Extending the operational life of a Lexium-based system by 5 to 10 years through strategic spare parts inventory is a defensible capital allocation decision. The approach requires three elements: a reliable source for obsolete components, a documented inspection protocol to verify part condition, and a clear internal policy on minimum stock levels for single-point-of-failure modules. The MHDA1008A00 is precisely the type of module that qualifies as a single point of failure — its absence stops the axis, and the axis stops the line.

For plant managers operating under capital expenditure constraints, this strategy converts what would be a forced, unbudgeted system replacement into a planned, depreciated maintenance cost. The financial case is not complicated. The execution requires a supplier who actually holds the stock.

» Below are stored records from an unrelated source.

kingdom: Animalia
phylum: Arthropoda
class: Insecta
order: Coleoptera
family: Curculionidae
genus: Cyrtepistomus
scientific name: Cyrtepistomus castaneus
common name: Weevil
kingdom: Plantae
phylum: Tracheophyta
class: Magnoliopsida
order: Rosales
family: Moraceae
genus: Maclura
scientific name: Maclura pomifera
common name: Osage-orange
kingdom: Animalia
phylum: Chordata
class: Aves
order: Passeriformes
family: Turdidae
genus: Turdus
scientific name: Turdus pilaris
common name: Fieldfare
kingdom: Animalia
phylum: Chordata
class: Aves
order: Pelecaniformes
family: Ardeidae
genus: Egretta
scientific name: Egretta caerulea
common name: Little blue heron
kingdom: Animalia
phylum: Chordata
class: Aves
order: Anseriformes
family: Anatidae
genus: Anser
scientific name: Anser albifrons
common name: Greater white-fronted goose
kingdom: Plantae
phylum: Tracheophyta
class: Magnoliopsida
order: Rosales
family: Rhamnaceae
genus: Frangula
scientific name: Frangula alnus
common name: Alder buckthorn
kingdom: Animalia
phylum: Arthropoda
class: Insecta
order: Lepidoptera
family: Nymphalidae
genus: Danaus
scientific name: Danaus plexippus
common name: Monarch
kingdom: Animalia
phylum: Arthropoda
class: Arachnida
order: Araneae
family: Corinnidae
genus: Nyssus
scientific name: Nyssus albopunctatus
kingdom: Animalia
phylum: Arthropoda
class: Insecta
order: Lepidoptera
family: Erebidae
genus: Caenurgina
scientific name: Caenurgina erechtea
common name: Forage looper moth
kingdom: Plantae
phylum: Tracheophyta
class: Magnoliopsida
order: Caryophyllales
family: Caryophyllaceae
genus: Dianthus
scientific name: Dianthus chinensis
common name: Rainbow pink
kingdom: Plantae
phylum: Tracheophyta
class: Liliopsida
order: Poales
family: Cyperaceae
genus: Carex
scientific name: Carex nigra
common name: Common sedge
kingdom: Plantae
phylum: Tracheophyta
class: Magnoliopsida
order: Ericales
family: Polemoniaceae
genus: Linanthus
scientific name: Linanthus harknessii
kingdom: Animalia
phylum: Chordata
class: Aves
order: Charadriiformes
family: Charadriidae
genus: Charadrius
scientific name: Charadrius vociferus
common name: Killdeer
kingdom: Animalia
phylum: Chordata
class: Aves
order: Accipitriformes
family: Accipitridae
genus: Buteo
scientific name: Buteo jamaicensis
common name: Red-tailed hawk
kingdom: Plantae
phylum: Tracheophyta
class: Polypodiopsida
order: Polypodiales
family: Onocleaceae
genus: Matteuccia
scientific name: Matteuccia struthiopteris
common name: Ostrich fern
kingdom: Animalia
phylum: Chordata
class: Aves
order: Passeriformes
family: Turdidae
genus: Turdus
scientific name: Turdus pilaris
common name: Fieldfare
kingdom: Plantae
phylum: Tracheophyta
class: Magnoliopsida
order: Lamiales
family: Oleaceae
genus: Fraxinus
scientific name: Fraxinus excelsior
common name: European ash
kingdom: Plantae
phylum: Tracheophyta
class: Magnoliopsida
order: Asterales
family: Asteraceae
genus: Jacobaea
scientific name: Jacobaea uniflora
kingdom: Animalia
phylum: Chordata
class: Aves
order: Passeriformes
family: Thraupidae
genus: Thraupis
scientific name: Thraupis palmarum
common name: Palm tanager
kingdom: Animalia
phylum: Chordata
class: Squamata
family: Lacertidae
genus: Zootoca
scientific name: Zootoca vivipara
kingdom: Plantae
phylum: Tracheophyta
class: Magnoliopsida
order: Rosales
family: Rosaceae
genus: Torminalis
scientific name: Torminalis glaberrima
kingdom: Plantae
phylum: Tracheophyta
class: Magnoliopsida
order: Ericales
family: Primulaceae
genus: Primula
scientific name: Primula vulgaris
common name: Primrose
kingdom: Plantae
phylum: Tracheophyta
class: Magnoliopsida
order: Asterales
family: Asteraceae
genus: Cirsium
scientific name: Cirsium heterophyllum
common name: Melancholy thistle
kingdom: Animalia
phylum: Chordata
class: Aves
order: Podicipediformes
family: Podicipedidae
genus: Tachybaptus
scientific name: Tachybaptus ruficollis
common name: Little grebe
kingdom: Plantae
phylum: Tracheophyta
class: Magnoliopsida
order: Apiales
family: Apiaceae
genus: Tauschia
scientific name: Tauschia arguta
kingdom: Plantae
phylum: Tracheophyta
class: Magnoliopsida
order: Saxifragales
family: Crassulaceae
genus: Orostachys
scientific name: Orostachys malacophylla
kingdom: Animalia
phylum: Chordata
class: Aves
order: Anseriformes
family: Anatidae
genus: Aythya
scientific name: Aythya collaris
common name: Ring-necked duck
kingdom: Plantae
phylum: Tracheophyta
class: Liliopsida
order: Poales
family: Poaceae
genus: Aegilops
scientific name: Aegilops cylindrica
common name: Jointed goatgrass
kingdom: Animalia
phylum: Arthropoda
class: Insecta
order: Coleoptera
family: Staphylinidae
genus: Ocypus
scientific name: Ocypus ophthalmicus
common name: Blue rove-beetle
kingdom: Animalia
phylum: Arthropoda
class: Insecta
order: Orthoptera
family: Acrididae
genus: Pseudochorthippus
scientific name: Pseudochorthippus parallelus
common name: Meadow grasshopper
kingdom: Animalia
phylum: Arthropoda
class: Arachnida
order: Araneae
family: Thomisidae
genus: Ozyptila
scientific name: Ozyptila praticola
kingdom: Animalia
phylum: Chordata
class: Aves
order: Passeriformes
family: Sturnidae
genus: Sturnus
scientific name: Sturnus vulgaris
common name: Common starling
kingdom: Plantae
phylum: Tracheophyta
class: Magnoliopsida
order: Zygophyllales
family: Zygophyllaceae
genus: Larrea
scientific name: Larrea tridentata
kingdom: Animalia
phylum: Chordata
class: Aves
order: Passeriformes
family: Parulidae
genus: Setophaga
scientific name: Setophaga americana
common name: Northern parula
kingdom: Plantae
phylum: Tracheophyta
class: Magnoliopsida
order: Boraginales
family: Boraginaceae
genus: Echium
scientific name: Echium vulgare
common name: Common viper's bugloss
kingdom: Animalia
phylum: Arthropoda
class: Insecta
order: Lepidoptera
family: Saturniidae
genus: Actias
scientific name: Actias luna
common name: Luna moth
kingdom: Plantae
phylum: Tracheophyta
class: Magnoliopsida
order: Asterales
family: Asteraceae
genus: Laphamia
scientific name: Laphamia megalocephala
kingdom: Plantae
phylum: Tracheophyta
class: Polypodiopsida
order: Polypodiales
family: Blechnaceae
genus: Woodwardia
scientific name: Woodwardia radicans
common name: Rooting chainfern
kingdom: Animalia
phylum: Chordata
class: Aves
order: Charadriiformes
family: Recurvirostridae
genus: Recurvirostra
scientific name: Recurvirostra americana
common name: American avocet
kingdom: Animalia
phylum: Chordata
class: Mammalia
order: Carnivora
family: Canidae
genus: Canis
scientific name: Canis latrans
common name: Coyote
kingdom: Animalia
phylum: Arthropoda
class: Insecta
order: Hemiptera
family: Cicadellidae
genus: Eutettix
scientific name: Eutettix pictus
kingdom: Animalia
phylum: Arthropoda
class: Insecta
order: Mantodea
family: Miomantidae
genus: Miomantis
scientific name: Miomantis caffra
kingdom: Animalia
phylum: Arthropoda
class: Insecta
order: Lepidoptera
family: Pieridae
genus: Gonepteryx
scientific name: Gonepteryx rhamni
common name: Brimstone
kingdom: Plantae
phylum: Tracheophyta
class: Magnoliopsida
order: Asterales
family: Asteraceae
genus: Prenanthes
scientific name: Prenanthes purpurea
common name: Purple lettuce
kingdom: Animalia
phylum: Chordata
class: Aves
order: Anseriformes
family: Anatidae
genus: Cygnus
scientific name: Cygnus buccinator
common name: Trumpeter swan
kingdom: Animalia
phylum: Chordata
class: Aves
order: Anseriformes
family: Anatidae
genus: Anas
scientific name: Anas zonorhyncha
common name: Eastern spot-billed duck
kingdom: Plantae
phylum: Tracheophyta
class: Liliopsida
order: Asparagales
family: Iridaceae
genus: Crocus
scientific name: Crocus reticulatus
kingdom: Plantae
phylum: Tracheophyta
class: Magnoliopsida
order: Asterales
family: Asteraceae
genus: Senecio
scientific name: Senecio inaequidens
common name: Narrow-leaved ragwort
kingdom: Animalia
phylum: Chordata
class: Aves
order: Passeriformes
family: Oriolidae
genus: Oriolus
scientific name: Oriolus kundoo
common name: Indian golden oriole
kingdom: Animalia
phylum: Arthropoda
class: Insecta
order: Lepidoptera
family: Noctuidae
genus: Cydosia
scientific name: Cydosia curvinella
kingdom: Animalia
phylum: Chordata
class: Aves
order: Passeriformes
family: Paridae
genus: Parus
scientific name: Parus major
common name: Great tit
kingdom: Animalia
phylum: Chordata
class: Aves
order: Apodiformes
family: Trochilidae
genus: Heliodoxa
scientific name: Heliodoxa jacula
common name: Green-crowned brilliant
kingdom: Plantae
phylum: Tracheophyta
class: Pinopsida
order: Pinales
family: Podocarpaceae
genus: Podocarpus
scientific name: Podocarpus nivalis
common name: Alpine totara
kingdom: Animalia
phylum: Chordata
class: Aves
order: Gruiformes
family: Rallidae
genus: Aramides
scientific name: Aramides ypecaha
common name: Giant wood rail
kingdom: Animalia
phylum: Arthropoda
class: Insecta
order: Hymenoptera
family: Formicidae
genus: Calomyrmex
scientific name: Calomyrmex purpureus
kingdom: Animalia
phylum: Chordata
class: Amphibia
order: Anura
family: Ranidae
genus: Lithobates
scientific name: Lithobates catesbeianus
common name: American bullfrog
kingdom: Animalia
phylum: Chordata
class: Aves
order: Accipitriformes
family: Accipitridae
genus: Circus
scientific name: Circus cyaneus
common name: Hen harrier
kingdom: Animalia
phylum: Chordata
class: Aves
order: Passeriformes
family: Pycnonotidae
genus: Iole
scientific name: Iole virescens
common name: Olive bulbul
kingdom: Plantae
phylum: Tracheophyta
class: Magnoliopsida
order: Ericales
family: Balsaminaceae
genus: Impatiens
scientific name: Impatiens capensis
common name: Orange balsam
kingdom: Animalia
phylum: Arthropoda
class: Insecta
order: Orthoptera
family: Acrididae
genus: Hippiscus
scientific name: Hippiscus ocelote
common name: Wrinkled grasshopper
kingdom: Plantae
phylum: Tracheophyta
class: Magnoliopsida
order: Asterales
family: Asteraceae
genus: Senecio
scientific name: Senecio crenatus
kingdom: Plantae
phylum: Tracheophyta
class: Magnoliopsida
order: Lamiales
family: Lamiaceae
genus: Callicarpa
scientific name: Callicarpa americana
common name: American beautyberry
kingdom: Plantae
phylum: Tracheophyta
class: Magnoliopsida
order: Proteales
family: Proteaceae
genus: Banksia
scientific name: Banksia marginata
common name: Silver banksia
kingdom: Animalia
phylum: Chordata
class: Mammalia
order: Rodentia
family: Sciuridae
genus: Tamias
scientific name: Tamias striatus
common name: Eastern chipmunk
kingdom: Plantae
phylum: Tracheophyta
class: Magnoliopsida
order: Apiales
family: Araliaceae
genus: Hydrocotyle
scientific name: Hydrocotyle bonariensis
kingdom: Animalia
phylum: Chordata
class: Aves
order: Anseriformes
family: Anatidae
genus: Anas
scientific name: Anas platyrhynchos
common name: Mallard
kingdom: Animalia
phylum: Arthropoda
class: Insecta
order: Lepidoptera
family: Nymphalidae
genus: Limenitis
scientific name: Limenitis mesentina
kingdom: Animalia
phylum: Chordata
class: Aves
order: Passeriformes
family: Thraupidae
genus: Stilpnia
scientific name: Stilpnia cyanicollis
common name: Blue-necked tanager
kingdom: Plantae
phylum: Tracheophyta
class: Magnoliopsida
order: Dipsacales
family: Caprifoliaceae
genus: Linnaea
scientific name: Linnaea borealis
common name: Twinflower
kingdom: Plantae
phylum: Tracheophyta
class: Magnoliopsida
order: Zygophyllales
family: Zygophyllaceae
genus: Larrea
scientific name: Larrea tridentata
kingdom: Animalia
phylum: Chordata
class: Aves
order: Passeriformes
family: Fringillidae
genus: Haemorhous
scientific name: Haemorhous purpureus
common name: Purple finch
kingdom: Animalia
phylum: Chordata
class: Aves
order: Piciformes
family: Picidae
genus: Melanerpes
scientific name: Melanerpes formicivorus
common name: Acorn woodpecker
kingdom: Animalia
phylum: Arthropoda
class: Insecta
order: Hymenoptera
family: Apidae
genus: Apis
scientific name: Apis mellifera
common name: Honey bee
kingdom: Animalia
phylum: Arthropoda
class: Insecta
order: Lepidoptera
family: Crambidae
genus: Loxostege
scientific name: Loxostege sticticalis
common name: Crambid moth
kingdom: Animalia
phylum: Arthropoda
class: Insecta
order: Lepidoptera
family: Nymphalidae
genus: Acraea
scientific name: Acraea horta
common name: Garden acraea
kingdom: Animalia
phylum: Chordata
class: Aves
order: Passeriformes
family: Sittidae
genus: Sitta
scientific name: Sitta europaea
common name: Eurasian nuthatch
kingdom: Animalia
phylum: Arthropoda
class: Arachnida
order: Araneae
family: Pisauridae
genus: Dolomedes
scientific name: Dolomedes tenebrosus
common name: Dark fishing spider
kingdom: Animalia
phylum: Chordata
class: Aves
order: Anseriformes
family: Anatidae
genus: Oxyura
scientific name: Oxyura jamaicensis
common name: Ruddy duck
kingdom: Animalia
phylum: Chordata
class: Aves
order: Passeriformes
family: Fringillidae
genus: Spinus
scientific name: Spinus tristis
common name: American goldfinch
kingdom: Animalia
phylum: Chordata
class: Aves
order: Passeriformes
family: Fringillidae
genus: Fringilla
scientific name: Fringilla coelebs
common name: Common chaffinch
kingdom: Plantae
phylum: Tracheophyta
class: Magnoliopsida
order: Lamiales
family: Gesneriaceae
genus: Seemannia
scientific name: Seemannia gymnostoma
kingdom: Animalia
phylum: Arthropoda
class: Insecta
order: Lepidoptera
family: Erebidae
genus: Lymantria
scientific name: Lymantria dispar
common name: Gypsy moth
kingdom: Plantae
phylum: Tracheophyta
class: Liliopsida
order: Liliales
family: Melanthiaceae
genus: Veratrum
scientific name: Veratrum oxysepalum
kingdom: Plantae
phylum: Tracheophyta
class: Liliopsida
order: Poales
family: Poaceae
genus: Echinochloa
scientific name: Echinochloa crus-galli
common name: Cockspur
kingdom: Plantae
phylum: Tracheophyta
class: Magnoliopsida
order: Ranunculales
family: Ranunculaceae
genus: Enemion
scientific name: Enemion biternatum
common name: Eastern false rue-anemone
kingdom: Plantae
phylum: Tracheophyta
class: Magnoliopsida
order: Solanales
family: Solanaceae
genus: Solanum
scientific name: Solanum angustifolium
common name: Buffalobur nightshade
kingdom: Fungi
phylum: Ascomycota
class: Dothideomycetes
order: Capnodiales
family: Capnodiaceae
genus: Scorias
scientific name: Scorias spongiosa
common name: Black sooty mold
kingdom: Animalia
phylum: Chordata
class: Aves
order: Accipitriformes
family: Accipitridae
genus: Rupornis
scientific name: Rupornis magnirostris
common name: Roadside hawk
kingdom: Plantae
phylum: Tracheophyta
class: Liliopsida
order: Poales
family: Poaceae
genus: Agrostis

Condition & Reliability Assurance

Obsolete parts sourced from secondary markets carry inherent risk. DriveKNMS applies a 5-step inspection protocol before any unit is offered for sale:

  • Step 1 – Visual and Mechanical Inspection: Enclosure integrity, connector pin condition, and corrosion assessment on all exposed contacts and PCB surfaces.
  • Step 2 – Electrolytic Capacitor Assessment: Aging electrolytic capacitors are the primary failure mode in stored servo drives. Each unit is evaluated for capacitor bulging, leakage, and ESR deviation. Units with compromised capacitors are either reconditioned by qualified technicians or removed from inventory.
  • Step 3 – Firmware Version Verification: Where accessible, firmware revision is documented and cross-referenced against known compatibility requirements for the target system.
  • Step 4 – Functional Power-On Test: Units are powered and tested for basic initialization and fault-free startup where test bench infrastructure supports the specific drive model.
  • Step 5 – Packaging and ESD Protection: Units are repackaged in anti-static materials with desiccant to prevent moisture ingress during storage and transit.

Units are classified as New Old Stock (NOS), Tested Surplus, or Professionally Refurbished. Classification is disclosed at point of sale.

Key Features for System Maintenance

  • Drop-in replacement: The MHDA1008A00 installs directly into the existing drive slot without mechanical modification.
  • No reprogramming required: Parameters stored in the controller or external memory device are retained. The replacement drive accepts the existing configuration without requiring re-commissioning from scratch in most documented applications.
  • Avoids engineering reconstruction costs: Substituting a verified OEM-equivalent spare eliminates the need to engage a systems integrator for architecture redesign, saving weeks of engineering time and the associated project management overhead.
  • Preserves validated process: Production lines with validated processes — particularly in food, pharmaceutical, and precision manufacturing — face re-validation requirements if the control architecture changes. A like-for-like spare part replacement does not trigger re-validation in most regulatory frameworks.

FAQ

What warranty applies to an obsolete part like the MHDA1008A00?
DriveKNMS provides a 90-day warranty covering functional defects identified under normal operating conditions. Warranty terms are confirmed in writing at point of sale and vary by unit condition classification.

How do I know the unit is genuine and not counterfeit?
All units are sourced from documented industrial decommissioning projects, authorized surplus dealers, or OEM-adjacent channels. Physical markings, serial number formats, and PCB construction are verified against known-good references. We do not source from unverified grey-market aggregators.

Should I buy more than one unit?
For any production line where this drive represents a single point of failure, holding a minimum of one cold spare is standard risk management practice. For lines running multiple axes using the same drive model, a ratio of one spare per three installed units is a reasonable starting point. Given that OEM supply is permanently closed, current stock availability cannot be assumed to persist.